(Saved data entries)
--------------------
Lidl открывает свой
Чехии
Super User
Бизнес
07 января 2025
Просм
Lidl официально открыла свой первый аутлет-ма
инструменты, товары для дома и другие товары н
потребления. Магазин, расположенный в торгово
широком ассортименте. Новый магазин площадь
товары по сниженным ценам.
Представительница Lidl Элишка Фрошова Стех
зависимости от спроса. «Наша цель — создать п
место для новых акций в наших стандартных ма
--------------------
Exactly the lines from the one with "широком ассортименте. Новый магазин площадь" through the end of the entries, both included, should be written out, and no others.

широком ассортименте. Новый магазин площадь
товары по сниженным ценам.
Представительница Lidl Элишка Фрошова Стех
зависимости от спроса. «Наша цель — создать п
место для новых акций в наших стандартных ма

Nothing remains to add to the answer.